Thursday, July 3, 2014

The Ability to be Naive

Bangun tidur akhir-akhir ini serasa tidurnya sambil marathon. Bangun-bangun capek. Mimpinya juga aneh-aneh, siang sebelum debat cawapres mimpi Hatta diinjak-injak sama JK, pas tidur dan hujan deres langsung mimpi renang di air terjun. Lereno man.

Semua orang punya sesuatu untuk dipercayai. Agama. Pikiran. Pengalaman. Orang. Kata-kata. Mimpi. Ujian. Tuhan. Yang semua bergabung menjadi satu berwujud intuisi yang membimbing kamu untuk tetap terisi berhati tidak mati.
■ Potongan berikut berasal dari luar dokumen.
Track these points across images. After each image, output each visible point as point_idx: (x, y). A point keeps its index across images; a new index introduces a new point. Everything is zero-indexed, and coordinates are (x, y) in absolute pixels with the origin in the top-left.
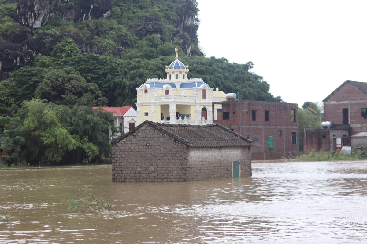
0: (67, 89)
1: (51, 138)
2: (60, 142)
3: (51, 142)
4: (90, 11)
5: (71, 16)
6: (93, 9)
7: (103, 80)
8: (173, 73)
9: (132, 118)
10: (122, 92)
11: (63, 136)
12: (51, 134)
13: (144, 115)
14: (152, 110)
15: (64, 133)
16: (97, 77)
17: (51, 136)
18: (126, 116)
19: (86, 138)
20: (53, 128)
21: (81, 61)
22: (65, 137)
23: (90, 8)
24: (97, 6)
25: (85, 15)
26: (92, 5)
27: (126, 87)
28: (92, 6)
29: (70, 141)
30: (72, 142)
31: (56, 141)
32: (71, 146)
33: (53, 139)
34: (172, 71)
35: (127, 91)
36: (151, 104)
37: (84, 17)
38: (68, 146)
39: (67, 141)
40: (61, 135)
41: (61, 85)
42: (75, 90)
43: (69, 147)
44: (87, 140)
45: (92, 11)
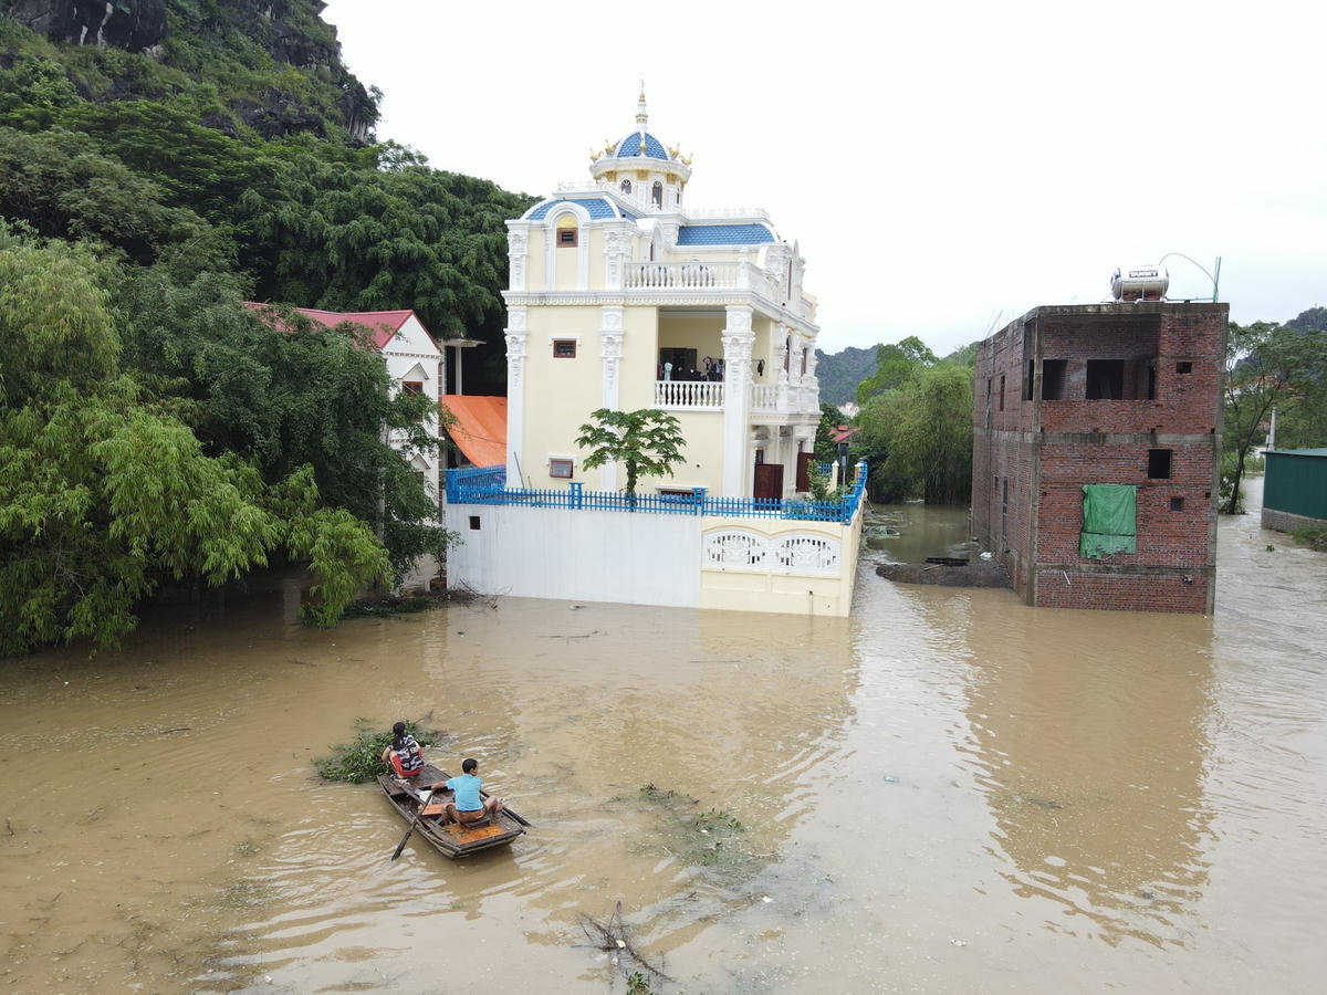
0: (77, 215)
1: (55, 481)
2: (135, 518)
3: (53, 519)
4: (104, 22)
5: (40, 19)
6: (112, 18)
7: (221, 208)
8: (643, 174)
9: (415, 361)
10: (305, 264)
11: (165, 471)
12: (53, 453)
13: (552, 349)
14: (605, 327)
15: (174, 450)
16: (196, 193)
17: (53, 470)
18: (391, 354)
19: (300, 476)
20: (63, 407)
21: (119, 121)
22: (177, 482)
23: (105, 12)
24: (127, 10)
25: (85, 29)
26: (109, 4)
27: (330, 243)
28: (109, 9)
29: (224, 515)
30: (234, 519)
31: (99, 514)
32: (231, 551)
33: (75, 499)
34: (640, 168)
35: (334, 257)
36: (600, 302)
37: (83, 36)
38: (207, 545)
39: (200, 513)
40: (149, 461)
41: (42, 193)
42: (116, 224)
43: (213, 556)
44: (312, 491)
45: (108, 22)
Bahasa manusia yang kita ciptakan saat ini adalah bahasa yang kita ciptakan sendiri, sesuai akal dan pikiran masing-masing. Sesuai standart perkembangan yang telah orang tetapkan. Walaupun sebenarnya komunikasi yang ada sejak dulu adalah menggambar, gua, dan kamar kecilmu dulu. Disitulah intuisi bekerja. Tanpa kata yang terucap, tanpa kalimat yang bertanda, tanpa tanda yang selalu ada, hanya kamu dan dia intuisi.

Sesuai intuisi manusia bekerja melalui gabungan insting dan nurani. Bermotif seperti hewan bergerak seperti Tuhan. Ada nilai-nilai Tuhan yang manusia berusaha contoh, yang beberapa sudah Nabi berhasil contohkan. Intuisi yang berbisik melalui tulang belakangmu itulah yang menuntunmu dengan mata ke 3 seorang manusia, hatinya.

Hati yang tidak pernah padam akan menjadi penegak terakhir disaat terakhir, disaat pikiran dan tubuh yang sudah tidak. Hati yang tetap, hati yang naif. Pikiran yang tetap, pikiran yang naif. Seseorang mempunyai sosok naifnya. Nggak move on selama 2 tahun, naif. Nggak pernah belajar tapi di portal dapet A, naif. Pengen kenyang gamau gerak, naif. Pengen menang tapi alasan, get a life bro. Udah jelas kalah dan tidak menguntungkan tapi tetap maju, naif. Aturlah naifmu agar kamu naif untuk hari itu, tidak untuk besok atau lusa. Even heroes have a right to bleed.